Si le titre est transparent, le cadre l’est moins, bien que l’intitulé du second tome soit porteur de beaux indices. Les auteurs inversent les relations entre les sexes, donnant aux femmes, par un matriarcat musclé, les rênes de leur vie et aux hommes la dépendance par rapport à elles. Mais pour être encore plus parodique, ils retiennent le milieu traditionnellement très masculin (à quelques exceptions près) du western.
Cornelia est une desperadette sans foi ni loi, Lindbergh est un jeune ingénu. Ils s’aiment, malgré, leurs différences, d’un amour fou. Cornelia est poursuivie par Hatchet, une chasseuse de primes. Celle-ci va abuser d’une boisson magique qui la transforme en un gros bonhomme au sexe démesuré.
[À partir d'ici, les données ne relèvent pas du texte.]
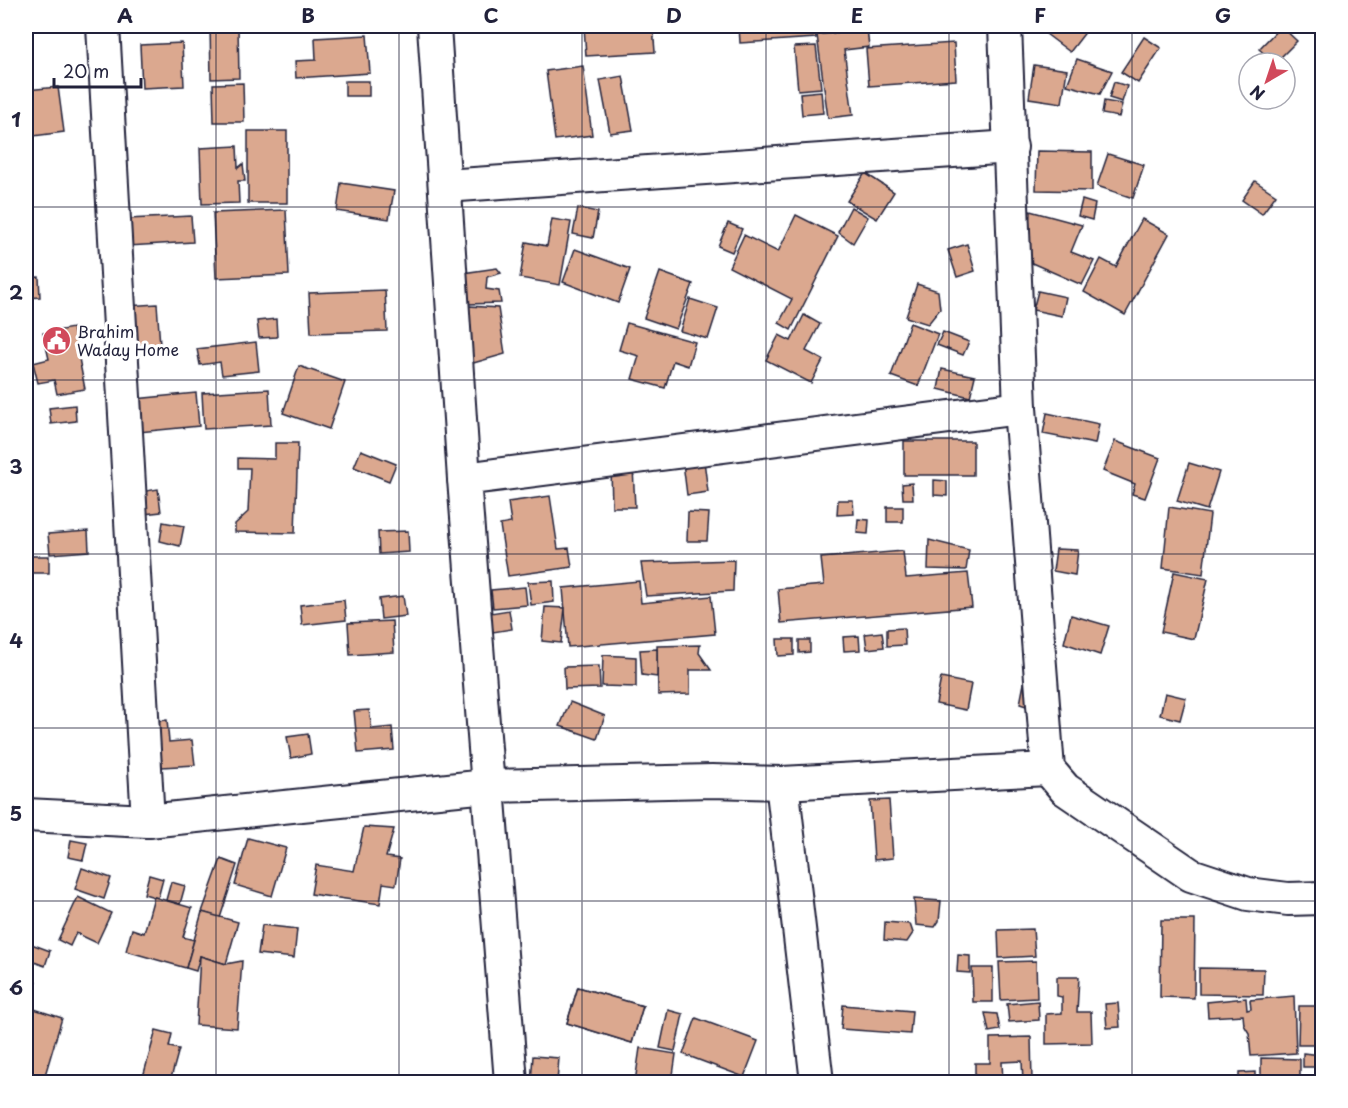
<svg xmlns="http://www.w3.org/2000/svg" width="1348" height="1108" font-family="'Playpen Sans',sans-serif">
<rect width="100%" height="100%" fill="#fff"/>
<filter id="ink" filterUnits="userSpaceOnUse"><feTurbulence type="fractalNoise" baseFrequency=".0167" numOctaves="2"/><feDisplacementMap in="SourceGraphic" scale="12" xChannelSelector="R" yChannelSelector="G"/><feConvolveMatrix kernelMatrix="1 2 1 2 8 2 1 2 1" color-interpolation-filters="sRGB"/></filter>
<g filter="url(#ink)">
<g fill="#dba88f" stroke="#22223b" stroke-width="1.5">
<polygon points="210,26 238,26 239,78 211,79"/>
<polygon points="584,26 601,26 602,28 674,26 653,27 655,52 586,56"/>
<polygon points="739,26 815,26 816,38 740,43"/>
<polygon points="1053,26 1090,26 1070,52 1046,34"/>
<polygon points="1281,26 1297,41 1275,63 1259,49"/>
<polygon points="867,29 869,47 844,50 853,115 828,118 817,35"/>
<polygon points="367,35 370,73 296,78 295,61 316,60 315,38"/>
<polygon points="1144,37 1161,48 1138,83 1121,72"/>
<polygon points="182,43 184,86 142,88 140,45"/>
<polygon points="954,43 956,80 869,86 866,49"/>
<polygon points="816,46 821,88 798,90 794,47"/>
<polygon points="1077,59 1112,71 1100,94 1067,85"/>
<polygon points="1034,65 1067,70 1062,103 1029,98"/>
<polygon points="583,66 592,135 555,140 546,71"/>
<polygon points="623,76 633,130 610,133 600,80"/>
<rect x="345" y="81" width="24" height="15"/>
<polygon points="1114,82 1127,86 1122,102 1109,98"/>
<polygon points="243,83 244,122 214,122 213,84"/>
<polygon points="58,87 64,132 26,137 26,90"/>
<polygon points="821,91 823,113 802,115 800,93"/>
<polygon points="1104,101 1122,104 1119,117 1102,114"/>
<rect x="248" y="131" width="39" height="72"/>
<polygon points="237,146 238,168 243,164 245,181 238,181 239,203 202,204 200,148"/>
<polygon points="1037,151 1092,152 1092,191 1036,190"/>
<polygon points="1108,154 1144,165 1133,198 1097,186"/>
<polygon points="865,173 894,192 877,219 847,201"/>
<polygon points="1255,181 1276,195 1262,214 1242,200"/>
<polygon points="341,183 394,191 389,219 337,211"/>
<polygon points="1082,200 1095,204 1092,220 1078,216"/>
<polygon points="851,207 868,217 853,243 838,232"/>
<polygon points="578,208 598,212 593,238 573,234"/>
<polygon points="286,210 289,275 216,278 213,213"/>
<polygon points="1030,211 1082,225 1071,252 1094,261 1082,285 1025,260"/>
<polygon points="796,215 838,236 791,330 779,323 792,299 729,267 744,235 778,252"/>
<polygon points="191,216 193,242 128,246 127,219"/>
<polygon points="552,219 571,222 560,285 520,278 526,242 547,246"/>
<polygon points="1142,219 1169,234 1125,315 1084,292 1101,259 1116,267"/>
<polygon points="728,223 742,229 732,252 718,246"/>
<polygon points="967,244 975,271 957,277 948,250"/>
<polygon points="575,249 630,269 618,303 563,282"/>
<polygon points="497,268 501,273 487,277 486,289 499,291 501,303 467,304 463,273"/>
<polygon points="660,272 693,284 676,329 644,318"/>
<polygon points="39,277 40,297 26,298 26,278"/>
<polygon points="917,284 938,291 940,309 928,324 906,317"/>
<polygon points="385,290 387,331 311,333 309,293"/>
<polygon points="1038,291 1066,297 1062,316 1033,310"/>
<polygon points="690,299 718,308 708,339 680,331"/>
<polygon points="157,304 160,345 129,347 126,306"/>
<polygon points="469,306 498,308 505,354 470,364"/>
<polygon points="804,315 820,324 806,351 823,360 811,383 766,360 779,335 791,341"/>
<polygon points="276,319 277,337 259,338 257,321"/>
<polygon points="627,323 695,342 688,366 673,361 665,388 632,379 639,356 619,350"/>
<polygon points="910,323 938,334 918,386 891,376"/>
<polygon points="73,328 85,389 57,394 54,380 38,383 33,363 49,359 43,333"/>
<polygon points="943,332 969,342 963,355 937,345"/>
<polygon points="256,342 259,371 222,375 220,362 200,365 197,349"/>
<polygon points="299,366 345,382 329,429 283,413"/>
<polygon points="942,369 975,376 970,397 938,389"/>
<polygon points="269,389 271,425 204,429 202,393"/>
<polygon points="196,393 199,426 139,432 135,399"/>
<polygon points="75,405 76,421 51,424 49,408"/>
<polygon points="1047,413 1099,424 1095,444 1043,434"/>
<rect x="904" y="441" width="69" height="34"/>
<polygon points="1115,441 1160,458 1145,498 1132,494 1135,484 1103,471"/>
<polygon points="275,443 298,443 295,533 235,532 235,524 248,512 250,468 238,468 238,458 275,459"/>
<polygon points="361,450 396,464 389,481 354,467"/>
<polygon points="704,461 708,492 687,495 683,463"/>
<polygon points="1189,463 1219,472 1207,510 1177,501"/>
<polygon points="633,468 635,507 612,507 611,469"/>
<polygon points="934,480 947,481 947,496 934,495"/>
<polygon points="912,483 913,499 903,499 902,484"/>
<polygon points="158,489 161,512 144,514 140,492"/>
<polygon points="550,496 558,549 569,548 572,567 508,576 500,525 511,523 508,502"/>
<polygon points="838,500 853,500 854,514 837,515"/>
<rect x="887" y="507" width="16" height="15"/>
<polygon points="1169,507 1210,514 1203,574 1163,568"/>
<polygon points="688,512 709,513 707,541 687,541"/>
<polygon points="858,519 869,520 868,534 857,533"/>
<polygon points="163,522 184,526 180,546 160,541"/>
<polygon points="88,531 89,551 50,554 48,534"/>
<polygon points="408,531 409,552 379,554 378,532"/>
<polygon points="929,540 969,550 966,570 928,569"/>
<polygon points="1056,549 1078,550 1075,575 1053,571"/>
<polygon points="903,551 906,578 968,573 972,607 781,623 778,589 824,585 821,558"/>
<rect x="26" y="556" width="23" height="17"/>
<polygon points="734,560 733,591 646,596 641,563"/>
<polygon points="1174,572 1208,579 1194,639 1161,632"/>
<polygon points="553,581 554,602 531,605 528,582"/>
<polygon points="639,581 641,603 711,596 715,634 568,647 563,588"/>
<polygon points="525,587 527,605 493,608 491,590"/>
<polygon points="403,596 406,616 381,619 379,599"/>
<polygon points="344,600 346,620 302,625 300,605"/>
<polygon points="545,607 565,608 561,643 542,641"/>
<polygon points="509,610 512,629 493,632 490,613"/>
<polygon points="1071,615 1109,626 1100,655 1064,643"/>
<polygon points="392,621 394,652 350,655 348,623"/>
<polygon points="904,628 905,645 887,646 887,629"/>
<polygon points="882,632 884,647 867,649 865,634"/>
<polygon points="859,636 860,650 844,651 843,637"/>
<polygon points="777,639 794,639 794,655 778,656"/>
<polygon points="799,640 810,640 810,652 799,653"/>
<polygon points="700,645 699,653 711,670 690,670 690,694 658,695 657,646"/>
<polygon points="657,649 657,677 642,675 640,650"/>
<polygon points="603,655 636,657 636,687 602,686"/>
<polygon points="599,666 600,688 565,689 564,667"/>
<polygon points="941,678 971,684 966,710 936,704"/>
<polygon points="1025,678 1038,688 1038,710 1020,704"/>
<polygon points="1165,693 1186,698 1180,720 1160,715"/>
<polygon points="570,702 605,716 597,739 560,726"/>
<polygon points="369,710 372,729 392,727 394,750 358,753 354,711"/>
<polygon points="167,720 169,742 192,740 195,765 162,767 158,721"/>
<polygon points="308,734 311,754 291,758 287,737"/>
<polygon points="889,800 893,858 874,860 870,801"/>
<polygon points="364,827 394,829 386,857 400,859 396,885 383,883 380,904 311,894 316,865 354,871"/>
<polygon points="248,838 286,848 272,896 235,885"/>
<polygon points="71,840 87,843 83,860 68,857"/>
<polygon points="221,859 237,865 220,918 202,912"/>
<polygon points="82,868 111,878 104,899 75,889"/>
<polygon points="149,875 163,879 158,898 144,894"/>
<polygon points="171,882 185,886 180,904 166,900"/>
<polygon points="78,897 111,913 97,943 76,933 70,946 58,940"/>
<polygon points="154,897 192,908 183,937 194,940 186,968 126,951 132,929 144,933"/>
<polygon points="914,899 941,901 939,921 935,927 916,925"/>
<polygon points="202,912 238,922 226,964 200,956 196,971 186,968"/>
<polygon points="1161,920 1195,920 1194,998 1160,997"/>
<polygon points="885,922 910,924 913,933 907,942 884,940"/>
<polygon points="262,925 297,929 294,958 258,954"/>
<polygon points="1033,929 1035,956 999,958 998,930"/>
<polygon points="26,942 50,951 45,966 26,959"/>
<polygon points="958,955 970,956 970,973 957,972"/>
<polygon points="200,956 226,964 242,961 237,1028 196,1025"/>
<polygon points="1036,961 1037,998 1001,1000 999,962"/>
<polygon points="972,968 993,968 993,1002 973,1002"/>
<polygon points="1199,968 1264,969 1263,995 1199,994"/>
<polygon points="1057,977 1079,977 1077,1012 1091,1012 1092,1043 1046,1044 1046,1014 1062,1013 1062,997 1057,996"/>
<polygon points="26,978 36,982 26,1009"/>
<polygon points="578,987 643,1006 632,1043 567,1023"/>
<polygon points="578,987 643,1006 632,1043 567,1023"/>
<polygon points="1294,996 1296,1053 1251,1056 1249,1033 1244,1025 1243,1015 1208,1017 1207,1002 1246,998 1247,1010 1251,1009 1250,1000"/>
<polygon points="1038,1001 1039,1020 1009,1022 1007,1004"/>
<polygon points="1118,1003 1120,1027 1107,1028 1105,1004"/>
<polygon points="843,1005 912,1011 910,1034 841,1029"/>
<polygon points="1299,1006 1322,1006 1322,1045 1298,1045"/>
<polygon points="28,1007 62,1018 43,1082 26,1079"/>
<polygon points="668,1010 683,1014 675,1051 660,1048"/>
<polygon points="985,1013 997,1014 1000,1030 989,1032"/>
<polygon points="696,1018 758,1041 744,1077 683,1054"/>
<polygon points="156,1030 172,1034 169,1047 179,1049 170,1082 143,1077"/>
<polygon points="1031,1037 1032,1082 1023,1082 1022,1061 1002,1062 1003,1082 981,1082 975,1078 975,1063 990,1063 990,1038"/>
<polygon points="640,1048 676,1054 672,1082 635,1082"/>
<polygon points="1303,1053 1322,1055 1322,1067 1303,1067"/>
<polygon points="533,1056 559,1058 557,1082 531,1082"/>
<polygon points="1261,1058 1300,1059 1300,1082 1261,1082"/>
<polygon points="1255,1072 1255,1082 1239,1082 1239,1073"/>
</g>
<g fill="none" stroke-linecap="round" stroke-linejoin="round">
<defs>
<g id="street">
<polyline points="103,26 148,821"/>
<polyline points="434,26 464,479 511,1082"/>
<polyline points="1005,26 1020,408 1048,769 1065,789 1191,875 1248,894 1288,899 1322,898"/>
<polyline points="445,186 1011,147"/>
<polyline points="464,479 1020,408"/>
<polyline points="782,783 817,1082"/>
<polyline points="26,815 148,821 487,786 712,781 782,783 1048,769"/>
</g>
</defs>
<use href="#street" stroke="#22223b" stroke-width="36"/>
<use href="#street" stroke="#fff" stroke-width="32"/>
</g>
</g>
<path fill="none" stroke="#22223b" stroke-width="1.5" stroke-opacity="0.55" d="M 216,26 L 216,1082M 399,26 L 399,1082M 582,26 L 582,1082M 766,26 L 766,1082M 949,26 L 949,1082M 1132,26 L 1132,1082M 26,207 L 1322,207M 26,380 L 1322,380M 26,554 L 1322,554M 26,728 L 1322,728M 26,901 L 1322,901"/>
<defs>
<symbol id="civic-disc" viewBox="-11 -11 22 22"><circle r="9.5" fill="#d1495b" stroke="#fff"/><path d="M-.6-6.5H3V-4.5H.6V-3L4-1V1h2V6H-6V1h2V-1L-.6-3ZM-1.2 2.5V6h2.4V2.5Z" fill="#fff"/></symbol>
</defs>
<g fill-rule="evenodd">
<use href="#civic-disc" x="40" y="324" width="33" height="33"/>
</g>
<g text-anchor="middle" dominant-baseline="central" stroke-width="6" stroke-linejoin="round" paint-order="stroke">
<g font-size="16" fill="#22223b" stroke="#fff" text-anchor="start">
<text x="77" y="331">Brahim<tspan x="77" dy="18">Waday Home</tspan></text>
</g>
</g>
<rect width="1348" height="1108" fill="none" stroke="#fff" stroke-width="66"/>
<g transform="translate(1267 81) rotate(219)"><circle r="28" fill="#ffffff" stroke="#a7a7b1" stroke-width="1.5"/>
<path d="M0-4.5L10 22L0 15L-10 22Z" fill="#d1495b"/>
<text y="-9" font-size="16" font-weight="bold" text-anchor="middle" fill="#22223b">N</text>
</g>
<path d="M54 78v9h87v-9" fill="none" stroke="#22223b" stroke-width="3"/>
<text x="63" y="78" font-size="18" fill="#22223b" stroke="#ffffff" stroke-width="4.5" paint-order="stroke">20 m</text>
<rect x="33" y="33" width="1282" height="1042" fill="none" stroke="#22223b" stroke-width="2"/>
<g font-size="20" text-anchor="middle" font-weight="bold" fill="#22223b">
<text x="125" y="23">A</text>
<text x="308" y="23">B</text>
<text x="491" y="23">C</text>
<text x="674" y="23">D</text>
<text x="857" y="23">E</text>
<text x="1040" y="23">F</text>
<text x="1223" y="23">G</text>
<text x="16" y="127">1</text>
<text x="16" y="300">2</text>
<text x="16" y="474">3</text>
<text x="16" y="648">4</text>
<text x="16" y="821">5</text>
<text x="16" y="995">6</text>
</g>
</svg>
À l’issue des aventures vécues dans le premier tome (Fluide Glacial – 2018 : Cornelia et Lindbergh), les deux héros se sont rangés et ont fait deux enfants. Cornelia est devenue la shérife de la bourgade. C’est en tant que telle qu’elle doit se lancer dans une nouvelle aventure pour retrouver un garçon enlevé par des membres d’un cirque de Freaks. Elle s’engage sur la piste des ravisseurs. Mais cette décision met en colère Lindbergh qui ne tolère plus sa situation d’homme à la maison pour garder les gosses. Il s’élance sur les traces de son épouse. Pour intégrer la troupe, celle-ci se déguise en femme à barbe et part en tournée au Mexique…
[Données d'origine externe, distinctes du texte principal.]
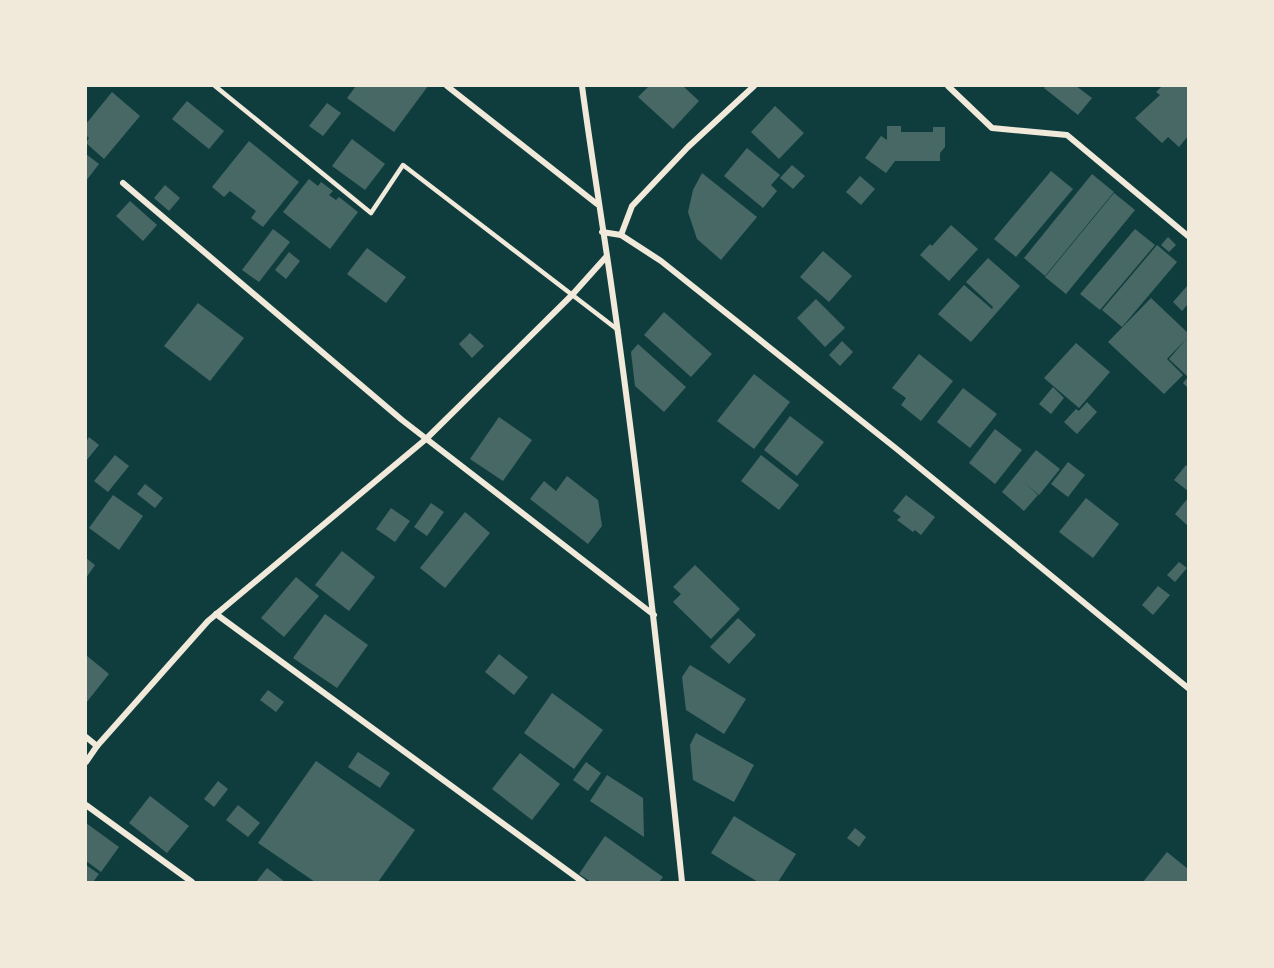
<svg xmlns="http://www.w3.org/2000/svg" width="1274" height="968" viewBox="0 0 1274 968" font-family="'Work Sans',sans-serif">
<rect width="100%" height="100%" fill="#0f3d3e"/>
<g fill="#486865">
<path d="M356,86H428L394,132L347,98Z"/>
<path d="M649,86H683L699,101L673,129L638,97Z"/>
<path d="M1046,86H1076L1092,98L1078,115L1044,88Z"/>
<path d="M1162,86H1188V136L1179,147L1168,137L1162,143L1135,118L1160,95L1156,92Z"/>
<path d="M112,92L140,116L104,159L86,143L89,138L86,135V124Z"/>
<path d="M187,101L224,131L209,149L172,119Z"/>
<path d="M327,103L341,113L323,136L309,126Z"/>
<path d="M775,106L804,133L779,159L751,132Z"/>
<path d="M887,126H901V132H933V127H945V147L940,153V161H895L886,173L865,158L881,136L887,140Z"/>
<path d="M352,139L385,164L365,190L332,166Z"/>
<path d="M249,141L299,182L263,227L251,218L256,211L230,191L224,197L212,187Z"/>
<path d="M747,148L780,175L771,185L777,191L763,208L724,176Z"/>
<path d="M86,154L99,164L86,181Z"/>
<path d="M792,165L805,176L793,189L780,178Z"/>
<path d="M1051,171L1073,189L1016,257L994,239Z"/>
<path d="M702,173L757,217L721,260L697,239L688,212L693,190Z"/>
<path d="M1092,174L1114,192L1045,276L1024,258Z"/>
<path d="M860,176L875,189L861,205L846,192Z"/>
<path d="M309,179L318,186L321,182L333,191L329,195L336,200L339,197L358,212L330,249L283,212Z"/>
<path d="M165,185L180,198L169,211L154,198Z"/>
<path d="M1114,193L1135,210L1066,294L1045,277Z"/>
<path d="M130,201L157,225L143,241L116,216Z"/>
<path d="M951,225L978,249L949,281L920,255L930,244L932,246Z"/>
<path d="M273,229L290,242L259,282L242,270Z"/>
<path d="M1135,229L1155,245L1100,310L1080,294Z"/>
<path d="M1168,237L1176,245L1169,252L1161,245Z"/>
<path d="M1157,245L1177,262L1122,327L1102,310Z"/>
<path d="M367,248L406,277L386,303L347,274Z"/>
<path d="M823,251L852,276L829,302L800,277Z"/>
<path d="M289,252L300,261L286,279L275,270Z"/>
<path d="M988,258L1020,286L971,342L938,314L964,285L992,309L993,307L966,282Z"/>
<path d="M1188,285V304L1182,311L1173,302Z"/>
<path d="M1151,298L1188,333V388L1183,383L1188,377L1169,359L1187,338L1167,359L1183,375L1164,394L1108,342Z"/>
<path d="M816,299L845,328L825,347L797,318Z"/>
<path d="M198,303L244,338L210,381L164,346Z"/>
<path d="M664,312L712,354L691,377L644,335Z"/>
<path d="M470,333L484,346L472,358L459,344Z"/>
<path d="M842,341L853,352L840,366L829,355Z"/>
<path d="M1076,343L1110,372L1079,408L1044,378Z"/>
<path d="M638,344L686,387L664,412L635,386L631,352Z"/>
<path d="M919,354L953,381L921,421L901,405L906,398L892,388Z"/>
<path d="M754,374L790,402L754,449L717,421Z"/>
<path d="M1053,387L1064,398L1051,414L1039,404Z"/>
<path d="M963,388L997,414L970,448L937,422Z"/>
<path d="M1087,402L1097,412L1077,434L1064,422L1076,409L1079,411Z"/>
<path d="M790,416L824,442L797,476L764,450Z"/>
<path d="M499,417L532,440L503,481L470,459Z"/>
<path d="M995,429L1022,450L995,484L969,463Z"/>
<path d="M89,437L99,445L86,461V442Z"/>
<path d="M1036,450L1060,469L1039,495L1025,483L1038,495L1024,511L1002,492Z"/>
<path d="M115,455L129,466L108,492L94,481Z"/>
<path d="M761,455L799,485L779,510L741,481Z"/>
<path d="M1068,462L1085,475L1068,497L1051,484Z"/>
<path d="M1186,465L1188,467V491L1174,480Z"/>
<path d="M567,476L598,500L602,526L588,544L530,499L544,481L556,491Z"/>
<path d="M145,484L163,498L155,508L137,494Z"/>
<path d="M113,495L143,516L119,550L89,528Z"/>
<path d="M906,495L935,517L921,535L915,530L913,532L897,520L901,517L893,511Z"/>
<path d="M1086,498L1119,524L1093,558L1059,532Z"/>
<path d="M1188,498V526L1175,514Z"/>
<path d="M431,503L444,512L427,536L414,527Z"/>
<path d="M391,508L410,521L395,542L376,529Z"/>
<path d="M465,512L490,533L445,588L420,568Z"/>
<path d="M342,551L375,577L349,611L315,585Z"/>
<path d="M86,558L95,565L86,578Z"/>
<path d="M1179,562L1187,568L1175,582L1167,575Z"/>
<path d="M695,565L740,609L711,639L673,602L681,594L673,587Z"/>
<path d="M296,577L319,596L284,637L261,618Z"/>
<path d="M1158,586L1170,595L1153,615L1142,605Z"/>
<path d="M325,614L368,645L337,688L293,658Z"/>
<path d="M738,618L756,635L729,664L710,647Z"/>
<path d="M499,654L528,677L514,695L485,672Z"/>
<path d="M86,655L109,674L86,703Z"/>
<path d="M690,665L746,699L724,734L686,710L682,677Z"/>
<path d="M268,690L284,702L276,712L260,700Z"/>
<path d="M552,693L603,730L574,769L524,733Z"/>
<path d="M696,733L754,765L734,802L693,780L690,745Z"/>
<path d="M358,752L390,773L380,788L348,767Z"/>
<path d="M520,753L560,784L532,820L492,789Z"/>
<path d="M316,761L415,830L378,882H315L258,843Z"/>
<path d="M586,762L601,773L588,791L573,780Z"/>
<path d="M607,775L643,798L644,837L590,801Z"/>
<path d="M218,781L228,789L214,807L204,799Z"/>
<path d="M150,796L189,826L167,853L129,823Z"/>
<path d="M238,805L260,823L248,837L226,820Z"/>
<path d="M734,816L796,854L778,882H758L711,853Z"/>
<path d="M86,823L119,847L101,872L86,861Z"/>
<path d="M855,828L866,837L859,847L847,838Z"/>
<path d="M605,836L663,877L659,882H591L579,874Z"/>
<path d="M1167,852L1188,869V882H1143Z"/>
<path d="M86,865L99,874L93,882H86Z"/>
<path d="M267,868L285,882H256Z"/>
</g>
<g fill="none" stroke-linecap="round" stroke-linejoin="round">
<path stroke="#f1e9da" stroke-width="4.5" d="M215,86L371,213L403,165L618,330"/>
<g stroke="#f1e9da" stroke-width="6">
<path d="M447,86L597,204"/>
<path d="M582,86C593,168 607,250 618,333C643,516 663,699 682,882"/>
<path d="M948,86L992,128L1067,135L1188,236"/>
<path d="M123,183L402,420L654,615"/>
<path d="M602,232L621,235L661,261L898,450L1188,688"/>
<path d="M621,235L632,206L688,147L754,86"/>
<path d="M216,614L583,882"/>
<path d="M86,737L97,746L86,762"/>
<path d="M97,746L208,621L426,439L572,295L606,257"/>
<path d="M86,805L192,882"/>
</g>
</g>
<rect width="1274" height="968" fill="none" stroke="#f1e9da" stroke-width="174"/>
</svg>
Le scénariste s’en donne à cœur-joie et reprend des situations, des réflexions relatives aux oppositions entre femmes et hommes et les inverse. Il évoque ainsi, pour expliquer la disparition du garçon, la traite des blancs, dénonce le fait que le moyen de locomotion le moins performant reste à celui qui n’a que les gosses à emmener à l’école. Même Dieu est féminisé dans un des jurons préféré de Lindbergh : “Bordelle de nom de dieue !!“
Arnaud Le Gouëfflec place une large part de son récit au cœur du folklore mexicain, fait couler à flots le peyotl, le mezcal, transforme le Baron samedi, une figure du vaudou, en Baronne Samedi, une desperadette qui possède un harem. Il intègre des références de toutes natures comme Myrtille, le prénom de leur fille, un terme qui n’est pas sans rappeler un fameux officier.
Avec une galerie de personnages tous plus cocasses les uns que les autres, Le Gouëfflec déroule un road-movie ardent. Cependant, derrière ce qui peut sembler, par moments, une grosse farce, pointe l’interrogation sur les rapports réels que les femmes et les hommes entretiennent, car ces clichés que les auteurs se régalent à détourner sont bien le reflet d’une consternante réalité.
Dominique Bertail assure un dessin et une mise en couleurs toujours aussi efficace et dynamique. Les nombreuses scènes d’action font merveille. Le choix d’une couleur sépia donne un caractère très particulier au récit et renforce singulièrement la puissance du dessin tant pour les personnages que pour les décors. Cet album clôt ainsi une série riche en qualités narratives et graphiques.
serge perraud
Arnaud Le Gouëfflec (scénario) & Dominique Bertail (dessin et couleurs directes), Mondo Renverso – t.02 : La Bonne, La Brute et la Truande, Fluide Glacial, septembre 2019, 96 p. –16,90 €.